**Task instructions:**
If an entry holds a picture, leave that picture out and reproduce everything else exactly.

**Data excerpts:**
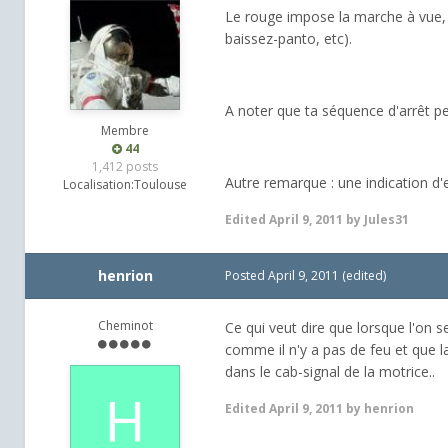
Le rouge impose la marche à vue, l'
baissez-panto, etc).
A noter que ta séquence d'arrêt pe
Membre
44
1,412 posts
Autre remarque : une indication d'
Localisation:
Toulouse
Edited
April 9, 2011
by Jules31
henrion
Posted
April 9, 2011
(edited)
Cheminot
Ce qui veut dire que lorsque l'on se
comme il n'y a pas de feu et que l
dans le cab-signal de la motrice..
Edited
April 9, 2011
by henrion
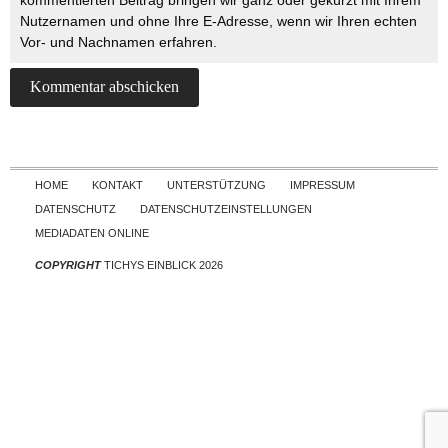
kommentierten Beitrag bringen wir ganz oder gekürzt mit Ihrem
Nutzernamen und ohne Ihre E-Adresse, wenn wir Ihren echten
Vor- und Nachnamen erfahren.
Skip to content
HOME
KONTAKT
UNTERSTÜTZUNG
IMPRESSUM
DATENSCHUTZ
DATENSCHUTZEINSTELLUNGEN
MEDIADATEN ONLINE
COPYRIGHT
TICHYS EINBLICK 2026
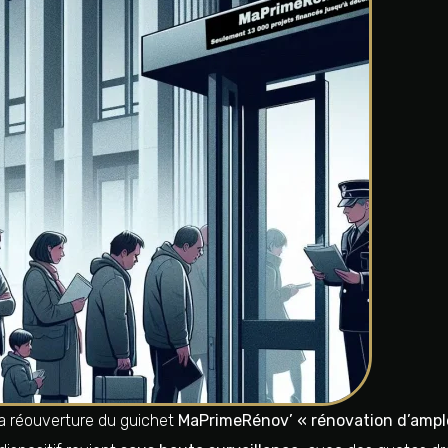
 la réouverture du guichet
MaPrimeRénov’ « rénovation d’ampl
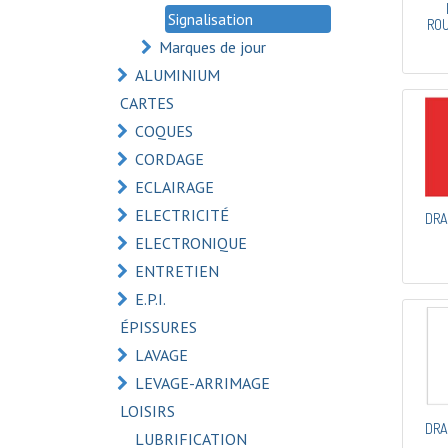
Signalisation
ROU
Marques de jour
ALUMINIUM
CARTES
COQUES
CORDAGE
ECLAIRAGE
ELECTRICITÉ
DRA
ELECTRONIQUE
ENTRETIEN
E.P.I.
ÉPISSURES
LAVAGE
LEVAGE-ARRIMAGE
LOISIRS
DRA
LUBRIFICATION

**Completed exercise:**
Le rouge impose la marche à vue, l'
baissez-panto, etc).
A noter que ta séquence d'arrêt pe
Membre
44
1,412 posts
Autre remarque : une indication d'
Localisation:
Toulouse
Edited
April 9, 2011
by Jules31
henrion
Posted
April 9, 2011
(edited)
Cheminot
Ce qui veut dire que lorsque l'on se
comme il n'y a pas de feu et que l
dans le cab-signal de la motrice..
Edited
April 9, 2011
by henrion
kommentierten Beitrag bringen wir ganz oder gekürzt mit Ihrem
Nutzernamen und ohne Ihre E-Adresse, wenn wir Ihren echten
Vor- und Nachnamen erfahren.
Skip to content
HOME
KONTAKT
UNTERSTÜTZUNG
IMPRESSUM
DATENSCHUTZ
DATENSCHUTZEINSTELLUNGEN
MEDIADATEN ONLINE
COPYRIGHT
TICHYS EINBLICK 2026
 la réouverture du guichet
MaPrimeRénov’ « rénovation d’ampl
Signalisation
ROU
Marques de jour
ALUMINIUM
CARTES
COQUES
CORDAGE
ECLAIRAGE
ELECTRICITÉ
DRA
ELECTRONIQUE
ENTRETIEN
E.P.I.
ÉPISSURES
LAVAGE
LEVAGE-ARRIMAGE
LOISIRS
DRA
LUBRIFICATION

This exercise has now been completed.